What happened in 2010 was not something that will never happen again. The situation that the country faced—the crisis that needed stability—was not something that happens only once in history. It has happened before and it will happen again and, as I have said, it is happening now. What the people of this country need from us is the certainty and the stability of what their future will be. That is why they elected us. We should not need the threat of a general election to be out there talking to and engaging with our constituents and listening to what they say. If we do, then we have failed.

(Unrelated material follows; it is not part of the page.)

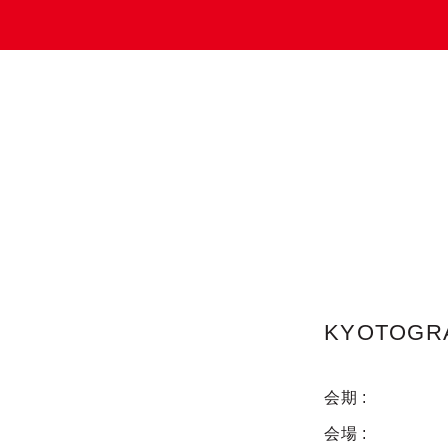
KYOTOGR
会期
会場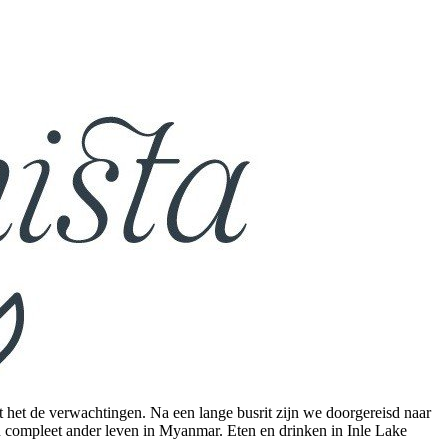
t het de verwachtingen. Na een lange busrit zijn we doorgereisd naar
 compleet ander leven in Myanmar. Eten en drinken in Inle Lake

The hon. Member for Argyll and Bute (Brendan O’Hara) described this Bill as a power grab and, in that, I have to agree with him. It is taking power away from Parliament. It is taking power away from the Members of Parliament and, in doing so, from the elected representatives, and placing it in the hands of the Government and only the Government. It is making the timing of a general election the whim, potentially, of one person based on the scenario of the time. We have talked about lots of decisions about when general elections were and when they were not. In 1974, when, sadly, I was also alive—
I am sorry that I was not there to see the 1974 election. We talk a lot in this place about the precedent and the history of what has gone on before us, but actually there are not many examples, with the exception of 1974, of where early elections have been called, so this is not a precedent that has been abused. It has been done with careful consideration by the Government of the day to call an election, not always to their advantage.
I am conscious that I am running out of time. I accept that it has not always been abused. If we look at that thread, we will see something common in 1974 and 2017. If a party goes for a snap election, the country will not necessarily re-elect it, because the country did not necessarily want a snap election; it wanted stability. Therefore, I return to my original point that what we have with the Fixed-term Parliaments Act is the certainty and the stability that, perhaps not the Government, but the country demands. Therefore, I will be voting with my right hon. Friend the Member for Orkney and Shetland.
If I could take one more second, Madam Deputy Speaker, it would be to echo the thoughts of my right hon. Friend, now that the Minister for the Constitution and Devolution is back in her place, and say what a delight it is to have her here.